The parliamentary aspect of the problems resulting from devolving powers to a Scottish Parliament was well expressed by the member of parliament for West Lothian (Tam Dalyell) who, before those powers were devolved, asked why MPs from Scottish constituencies in the House of Commons should be able to discuss and vote on English and Welsh legislation, while English and Welsh MPs could not vote on similar legislation affecting Scotland. This has been described as “The West Lothian Question”.

Furthermore, Ministers who control and administer legislation that affects only England may not represent English constituencies. The cabinet inevitably includes such Ministers and they have a corporate responsibility for the government of England. English legislation, unlike that devolved to Scotland, is also subject to consideration and amendment by the House of Lords, whose members include many who do not have the credentials to represent English interests. This situation has been described as “The English Question” and, in some uses, includes the West Lothian Question.

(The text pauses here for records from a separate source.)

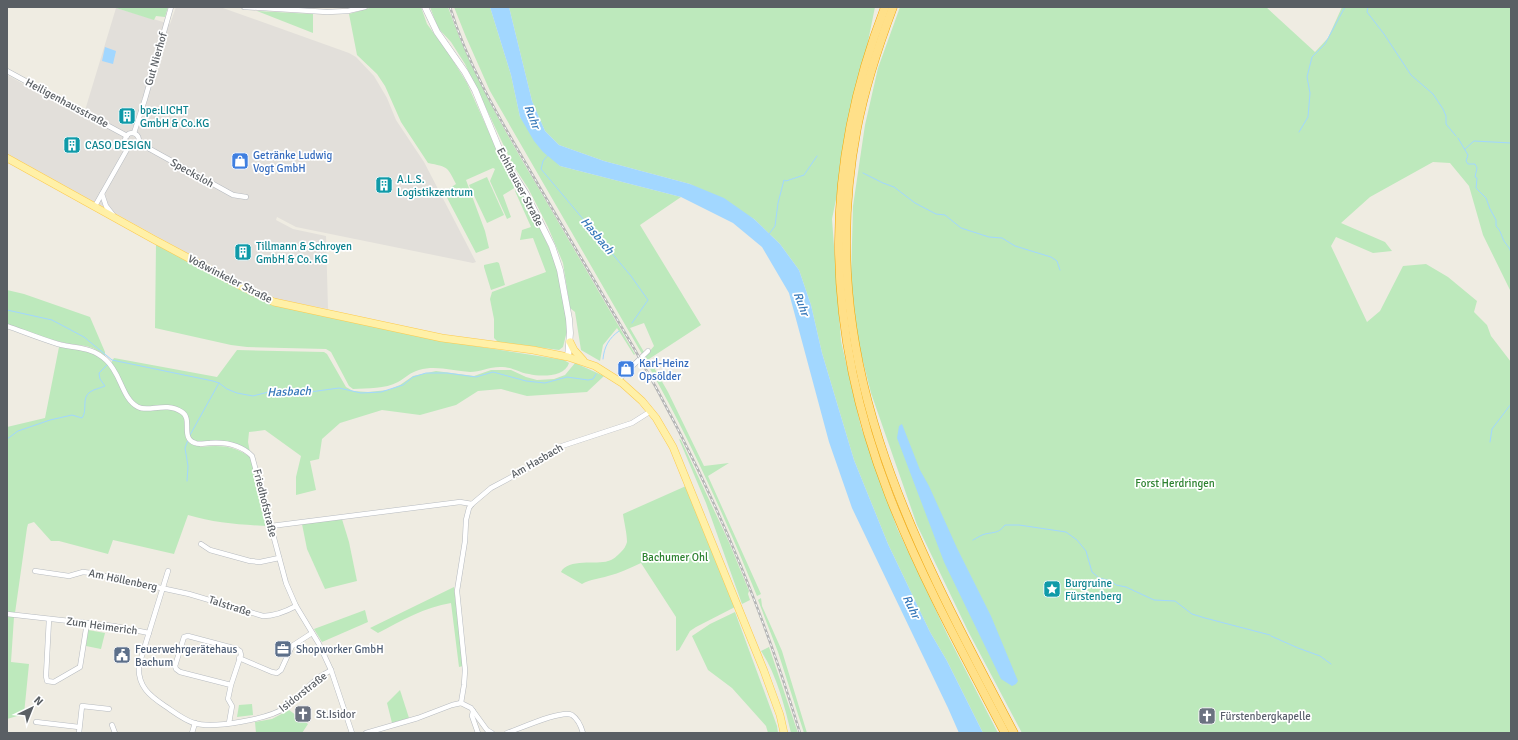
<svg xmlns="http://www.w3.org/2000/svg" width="1518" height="740" font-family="Signika,sans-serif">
	<rect width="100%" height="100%" fill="#efece2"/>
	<!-- industrial -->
	<path fill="#e2dfda" d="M176,7H220L349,53L356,57L374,76L387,98L396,120L424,162L476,262L473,263L296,227L277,217L276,220L293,229L326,236L328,309L275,299L218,270L7,154V75L83,117L116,8L170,24Z"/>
	<!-- green -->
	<g fill="#bde9bc">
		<path d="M116,7H168L165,17L156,16L154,20L116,8Z"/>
		<path d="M373,7H421L427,24L449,54L467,83L503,164L517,184L516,187L503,195L511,217L507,219L490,181L495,169L493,168L466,180L485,231L489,248L476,253L444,192L456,184C447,166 448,167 428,163L401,122L385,86L377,74L357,55L349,14Z"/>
		<path d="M430,7H448C470,71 504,130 539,189C571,244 603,299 635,354L634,355L617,328L603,345L600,361L581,350L575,312L570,308L563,263L548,227L528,188L513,165L465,64L451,42L438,28Z"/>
		<path d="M454,7H490L511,75L520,117L560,166L681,197L640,225L701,325L649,359L668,392L704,466L729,463L708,476L761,594L757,596C724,515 688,435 644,358L654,346L644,323L630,328L644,352L642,354L490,91L466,37Z"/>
		<path d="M509,7H875L832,219L841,341L861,427L897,528L948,636L998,733H983L947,661L930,632L888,544L854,460L822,353L811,305L799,270L780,244L754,219L690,184L604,161L559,145L545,131L532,101Z"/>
		<path d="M900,7H1266L1315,52L1328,38L1342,7H1511V292L1483,235L1469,186L1450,163L1433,162L1370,197L1341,223L1385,242L1392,251L1373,253L1336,237L1331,246L1367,322L1380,311L1403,266L1426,264L1448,277L1477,301L1474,312L1487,325L1491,336L1511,362V733H1022L968,631L917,525L871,393L857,338L851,279L853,206L865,125L878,68Z"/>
		<path d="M257,11L313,14V33Z"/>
		<path d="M487,177L504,215L487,223L469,185Z"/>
		<path d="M517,189L521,190L534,215L556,263L565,305L567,331L563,347L559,350L498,342L494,338V319L490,299L492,292L546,272L533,238L520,240L522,230L531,227L515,191Z"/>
		<path d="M156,244L274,305L444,341L564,360L569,363C565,377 541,377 529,374C517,372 514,367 500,367C489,367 480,372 470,372C453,371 436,365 419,370C411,372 405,378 398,382C385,389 368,388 353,389L349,386L331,352L326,349L247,347L231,345L155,328Z"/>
		<path d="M497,262L499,263L505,285L491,290L484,267V265Z"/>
		<path d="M7,290L24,294L90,317L105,352V356C88,342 80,347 61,342C43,338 24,330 7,324Z"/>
		<path d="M59,347L86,350L95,354L110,365L114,358L217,377L237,350L324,352L327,354L346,387L353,391L368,392L388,390L400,385L413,376L436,371L474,376L491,370H511L526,377L537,380L554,379L565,375L575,363L604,376L587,392L527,396L501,389L478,391L456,405L420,415L382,410L340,423L322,439L319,459L310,461L316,490L296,495V477L301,456L265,430L249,432L248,442L250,452C235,441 219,439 200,442V447C220,445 236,445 252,459L270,526C242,525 215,523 188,515L174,554L113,540L108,554L59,541H51L34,522L28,524L27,528L15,613L7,612V427L45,418Z"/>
		<path d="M679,439L681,440L728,540L749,591L748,594L750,600L742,604L706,503Z"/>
		<path d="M686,486L735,607L696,627L690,631L679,650L676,651V617L641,563C630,568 620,573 608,576C599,579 591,579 582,584L561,572C568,558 597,565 608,561C613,560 617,556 621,552C624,549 626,546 627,542C627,533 624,522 623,514Z"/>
		<path d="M341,516L349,542L357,581L325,589L307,549L302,524Z"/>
		<path d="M454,587L463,666L459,667L451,603C425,607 401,621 378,633L370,628Z"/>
		<path d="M761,598L762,606L782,651L807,733H804L778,652L758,600Z"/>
		<path d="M365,610L368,622L322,642L314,629Z"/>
		<path d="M735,612L777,726L778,733H768L766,726L732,688L708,670L692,636L710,624Z"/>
		<path d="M7,616L14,617L11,662L29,664L24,714L7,719Z"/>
		<path d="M88,630L105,633L101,649L86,646Z"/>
		<path d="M769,647L798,733H791C785,707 776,673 761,651Z"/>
		<path d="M400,690L409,718L392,723L387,703Z"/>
		<path d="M252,704L253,715L237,717L239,705Z"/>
		<path d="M289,710L308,724L302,733H256L255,722L272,719Z"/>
	</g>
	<!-- water -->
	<g fill="#a2d7ff">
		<path d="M490,7H509L532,101L545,131L559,145L604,161L690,184L724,198L754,219L780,244L799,270L811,305L822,353L854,460L888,544L930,632L947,661L983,733H959L948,708L852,508L829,442L789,293L762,247L733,223L681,197L560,166L543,152L534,141L520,117L511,75Z"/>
		<path d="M105,47L116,51L113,64L102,61Z"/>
		<path d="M902,424L920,470L929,486L957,548L991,616L1018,681L1016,684L1012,686L1001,679L944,562L897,438L899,426Z"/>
	</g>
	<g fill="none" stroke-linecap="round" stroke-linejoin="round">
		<!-- stream -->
		<g stroke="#a2d7ff" stroke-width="1">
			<path d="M1368,7L1367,12L1384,34L1411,75L1433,94L1443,109L1446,116V124L1456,136"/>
			<path d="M1299,132L1308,117L1310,93L1307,77L1312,57L1325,44L1345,7"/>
			<path d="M1458,138L1468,155L1466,161L1468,164H1475L1477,168L1475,177L1477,178L1476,188L1486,198L1490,209L1496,220V226C1501,231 1501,235 1504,241C1507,246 1510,247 1511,253"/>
			<path d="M1465,149L1474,141L1511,143"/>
			<path d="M548,155L543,161L541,169L631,276L648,300L632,323"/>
			<path d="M863,173L883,183L894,187L915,203L936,214L945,215L961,228L989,237L1002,238L1015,246L1051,257L1057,261L1060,270"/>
			<path d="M769,234L775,226L778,203L784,180L786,181L804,175L817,156"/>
			<path d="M7,310L52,320L84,337L112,360L213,381L219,383L227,389L237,393L253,396L272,391H280L288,395L339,388L361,393L381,392L403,385L413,377L426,373H447L476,377L493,372L526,381L545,383L567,377L588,380L593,379L596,374"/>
			<path d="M603,359C604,347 609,338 619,331"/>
			<path d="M190,435L219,383"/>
			<path d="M7,439L18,431L50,420L72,415L82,418C88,410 81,398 90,392C94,389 101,388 105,386L100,379L99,373L108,364"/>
			<path d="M1490,442L1492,429L1511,404"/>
			<path d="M187,481L188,466L185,448L188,440"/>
			<path d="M973,540C977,538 981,535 985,534C995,532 999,533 1005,525H1019L1066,532L1077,540L1086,551L1092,572L1099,578L1111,581L1116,585L1126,587L1154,600L1175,601L1192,614L1205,618L1270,635"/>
			<path d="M1271,636L1298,648L1320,656L1331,664"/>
		</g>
		<defs>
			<g id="street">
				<path d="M244,7L327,12L348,11L365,7"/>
				<path d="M7,71L127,136"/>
				<circle cx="132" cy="140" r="7"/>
				<path d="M134,133L145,99L171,7"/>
				<path d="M139,143L233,195L246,197"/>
				<path d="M102,194L106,206L113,215"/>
				<path d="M95,206L129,146"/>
				<path d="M7,326C24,332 41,339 58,344C76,349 91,346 106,360C121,373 122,399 138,407C149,413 165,401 182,412C193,419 180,438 195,443C199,445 205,443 210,443C225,442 241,445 252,456L286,583L296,606L319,644L331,670"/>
				<path d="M618,380L648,351"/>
				<path d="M271,526L460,502L472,504"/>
				<path d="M201,544L210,550L250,561L260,562L279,558"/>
				<path d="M35,571L69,576L83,572L91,573L189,594L263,616C275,616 285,612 296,606"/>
				<path d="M168,571L139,665C137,686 150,696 165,706C174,712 184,720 194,723C213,729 270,719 286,707C298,699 307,687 318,678C322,675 327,673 331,670L352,733"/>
				<path d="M7,614L114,626L149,633"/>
				<path d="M49,619L46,676L47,681L54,682L80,667L87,623"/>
				<path d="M239,658L272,672L277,673L281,670L292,646L312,633"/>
				<path d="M461,703L464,685L465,670L457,591L465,541L466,520L469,508L472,504L491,488L534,465L562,446L632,423L651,411"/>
				<path d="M473,711L472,716L478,733"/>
				<path d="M36,722L79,727"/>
				<path d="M229,723L232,706L228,699L231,685L241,655L240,651L237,649L188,636L184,637L175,666L176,669L180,672L231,685"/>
				<path d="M112,725L115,733"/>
				<path d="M79,733L82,706L109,709"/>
				<path d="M192,733L195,723"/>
				<path d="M366,733L418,718L452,705L461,703L471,708L487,730L492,733"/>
				<path d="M507,733C519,729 562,709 572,715C578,719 581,726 583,733"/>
			</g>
			<path id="secondary" d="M425,7L437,32L465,72L475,90L503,158L526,194L552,246L560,270L569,319L570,333L568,357"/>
			<g id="primary">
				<path d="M7,158L153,239L239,285L274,302L442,338L533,350L568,357L595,366L622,383L642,401L656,418L673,447L764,671L780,715L784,733"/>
				<path d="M570,342L574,350L583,360"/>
			</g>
			<g id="highway">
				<path d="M885,7C821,173 825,329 889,495C921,577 964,655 1005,733"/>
				<path d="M893,7C878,47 865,87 857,128C813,358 910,537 1014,733"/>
			</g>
		</defs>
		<!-- street casing -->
		<use href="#street" stroke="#b7bbc0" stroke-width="5.5"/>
		<!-- secondary casing -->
		<use href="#secondary" stroke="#b8bcc2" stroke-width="7"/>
		<!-- primary casing -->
		<use href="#primary" stroke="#fdca4d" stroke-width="8"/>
		<!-- highway casing -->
		<use href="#highway" stroke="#f1a300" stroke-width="9"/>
		<!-- street -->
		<use href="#street" stroke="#fff" stroke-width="4.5"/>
		<!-- secondary -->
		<use href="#secondary" stroke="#fff" stroke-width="6"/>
		<!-- primary -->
		<use href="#primary" stroke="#fff0a7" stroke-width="7"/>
		<!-- highway -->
		<use href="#highway" stroke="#ffe089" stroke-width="8"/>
		<defs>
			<path id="rail" d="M450,7C468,66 501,121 532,174C566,233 601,291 635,350C704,470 760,600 800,733"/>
		</defs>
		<!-- rail casing -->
		<use href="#rail" stroke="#b4b5b5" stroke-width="2.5"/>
		<!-- rail -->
		<use href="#rail" stroke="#fff" stroke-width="1" stroke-dasharray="3" stroke-linecap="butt"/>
	</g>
	<!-- icons -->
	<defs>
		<symbol id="building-square" viewBox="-11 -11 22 22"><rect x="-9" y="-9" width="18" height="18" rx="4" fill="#0f9aa8" stroke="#fff"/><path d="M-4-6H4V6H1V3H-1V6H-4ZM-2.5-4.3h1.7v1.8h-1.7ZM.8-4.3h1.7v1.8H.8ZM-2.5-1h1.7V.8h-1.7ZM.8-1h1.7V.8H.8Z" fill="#fff"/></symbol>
		<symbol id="shop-square" viewBox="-11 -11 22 22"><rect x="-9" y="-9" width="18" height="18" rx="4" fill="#3f7fe0" stroke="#fff"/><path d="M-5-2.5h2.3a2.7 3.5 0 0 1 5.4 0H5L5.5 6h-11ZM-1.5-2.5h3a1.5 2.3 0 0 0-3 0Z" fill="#fff"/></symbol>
		<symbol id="sight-square" viewBox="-11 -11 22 22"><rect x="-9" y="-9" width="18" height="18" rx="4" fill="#0f9aa8" stroke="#fff"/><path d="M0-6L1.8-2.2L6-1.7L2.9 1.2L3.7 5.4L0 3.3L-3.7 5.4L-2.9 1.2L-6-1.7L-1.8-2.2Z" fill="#fff"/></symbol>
		<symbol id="office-square" viewBox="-11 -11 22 22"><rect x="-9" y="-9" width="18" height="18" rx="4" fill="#5c6f8a" stroke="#fff"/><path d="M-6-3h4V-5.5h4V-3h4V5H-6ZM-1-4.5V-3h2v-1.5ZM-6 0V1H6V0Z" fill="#fff"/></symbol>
		<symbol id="civic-square" viewBox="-11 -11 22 22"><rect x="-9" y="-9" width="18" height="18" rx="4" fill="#5c6f8a" stroke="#fff"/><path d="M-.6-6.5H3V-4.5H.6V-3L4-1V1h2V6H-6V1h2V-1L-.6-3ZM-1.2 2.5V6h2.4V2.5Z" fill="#fff"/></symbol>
		<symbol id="church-square" viewBox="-11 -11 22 22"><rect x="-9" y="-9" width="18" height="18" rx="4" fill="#6b7280" stroke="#fff"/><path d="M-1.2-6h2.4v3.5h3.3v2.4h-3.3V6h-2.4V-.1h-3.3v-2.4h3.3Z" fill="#fff"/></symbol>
	</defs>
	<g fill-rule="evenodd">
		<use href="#building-square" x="117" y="106" width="20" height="20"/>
		<use href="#building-square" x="62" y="135" width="20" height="20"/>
		<use href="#shop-square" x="230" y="151" width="20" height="20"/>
		<use href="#building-square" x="374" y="175" width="20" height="20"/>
		<use href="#building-square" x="233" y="242" width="20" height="20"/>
		<use href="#shop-square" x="616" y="359" width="20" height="20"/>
		<use href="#sight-square" x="1042" y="579" width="20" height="20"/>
		<use href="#office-square" x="273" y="639" width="20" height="20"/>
		<use href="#civic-square" x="112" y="645" width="20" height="20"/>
		<use href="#church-square" x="293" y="704" width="20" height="20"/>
		<use href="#church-square" x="1197" y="706" width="20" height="20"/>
	</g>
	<g text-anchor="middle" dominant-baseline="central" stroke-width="3.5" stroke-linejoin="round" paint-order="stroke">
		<!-- street labels -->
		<g font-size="11" fill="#5a5f64" stroke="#fff">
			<text transform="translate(156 59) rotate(-74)">Gut Nierhof</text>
			<text transform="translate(67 103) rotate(28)">Heiligenhausstraße</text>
			<text transform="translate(192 173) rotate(29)">Specksloh</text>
			<text transform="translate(520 187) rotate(62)">Echthauser Straße</text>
			<text transform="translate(230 279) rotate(27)">Voßwinkeler Straße</text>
			<text transform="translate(537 461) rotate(-30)">Am Hasbach</text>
			<text transform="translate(265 503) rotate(76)">Friedhofstraße</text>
			<text transform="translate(123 580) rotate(12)">Am Höllenberg</text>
			<text transform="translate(230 606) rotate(18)">Talstraße</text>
			<text transform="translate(102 626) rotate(8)">Zum Heimerich</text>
			<text transform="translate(303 692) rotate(-38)">Isidorstraße</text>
		</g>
		<!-- culture labels -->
		<g font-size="11" fill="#0d838f" stroke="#fff" text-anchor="start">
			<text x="140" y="110">bpe:LICHT<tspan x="140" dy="13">GmbH &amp; Co.KG</tspan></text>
			<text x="85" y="145">CASO DESIGN</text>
			<text x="397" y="179">A.L.S.<tspan x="397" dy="13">Logistikzentrum</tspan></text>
			<text x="256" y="246">Tillmann &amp; Schroyen<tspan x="256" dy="13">GmbH &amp; Co. KG</tspan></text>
			<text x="1065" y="583">Burgruine<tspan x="1065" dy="13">Fürstenberg</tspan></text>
		</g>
		<!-- shop labels -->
		<g font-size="11" fill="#366cbe" stroke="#fff" text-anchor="start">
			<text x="253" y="155">Getränke Ludwig<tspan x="253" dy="13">Vogt GmbH</tspan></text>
			<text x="639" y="363">Karl-Heinz<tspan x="639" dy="13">Opsölder</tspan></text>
		</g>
		<!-- park labels -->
		<g font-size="11" fill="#2d8230" stroke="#fff">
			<text x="1175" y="483">Forst Herdringen</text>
			<text x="675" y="557">Bachumer Ohl</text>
		</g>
		<!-- service labels -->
		<g font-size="11" fill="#4e5e75" stroke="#fff" text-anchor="start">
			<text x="135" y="649">Feuerwehrgerätehaus<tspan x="135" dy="13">Bachum</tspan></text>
			<text x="296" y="649">Shopworker GmbH</text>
		</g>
		<!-- worship labels -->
		<g font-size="11" fill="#5b616d" stroke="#fff" text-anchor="start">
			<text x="316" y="714">St.Isidor</text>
			<text x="1220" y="716">Fürstenbergkapelle</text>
		</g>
		<!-- water labels -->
		<g font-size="12" font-style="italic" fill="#3678ba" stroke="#fff">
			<text transform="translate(532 117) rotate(69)">Ruhr</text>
			<text transform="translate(597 236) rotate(50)">Hasbach</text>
			<text transform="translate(801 304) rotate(70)">Ruhr</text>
			<text transform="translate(289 392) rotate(-2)">Hasbach</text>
			<text transform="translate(911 607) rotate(64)">Ruhr</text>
		</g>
	</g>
	<!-- border -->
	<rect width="1518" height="740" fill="none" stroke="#5a5f64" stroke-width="16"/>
	<!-- north arrow -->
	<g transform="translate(32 708) rotate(43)" stroke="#ffffff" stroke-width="3" paint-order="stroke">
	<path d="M0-3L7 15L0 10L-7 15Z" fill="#5a5f64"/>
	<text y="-6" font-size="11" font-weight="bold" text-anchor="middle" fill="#5a5f64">N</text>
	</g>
</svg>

In addition to the unfairness outlined above, the people of England are subject to legislation enacted by a UK Parliament in which they are under-represented. Scotland and Wales have more MPs per head of population than does England. For example, Scotland has 8·6% of the UK population but 10·8% of MPs. England has 83·7% of UK population but 80·7% of MPs.

The Barnett formula is also the cause of a growing sense of unfairness to the people of England as they see the ability of the Scots not only to decide their priorities but also to benefit from the more ample financial resources made available to them.

It is not just the financial and parliamentary aspects that affects the people of England. There are also cultural and educational factors to consider. None of the arrangements relating to devolution acknowledge English identity and culture, nor provide a means for promoting them. These and other forms of discrimination are difficult to challenge and remedy because there is no elected body that represents and pursues the interests of all the people of England. These anomalies draw frequent and continuing public attention to any event in which there is apparent Scottish involvement in English matters. They fuel an increasing resentment among the people of England who feel that they are being treated unfairly with their democratic interests ignored. Devolution elsewhere is causing more and more of them to see their primary identity as English, and to rediscover England’s long history as an independent country enjoying democratic traditions and political freedoms. Following the lead of others, the people of England are beginning to demand that their voice should now be heard.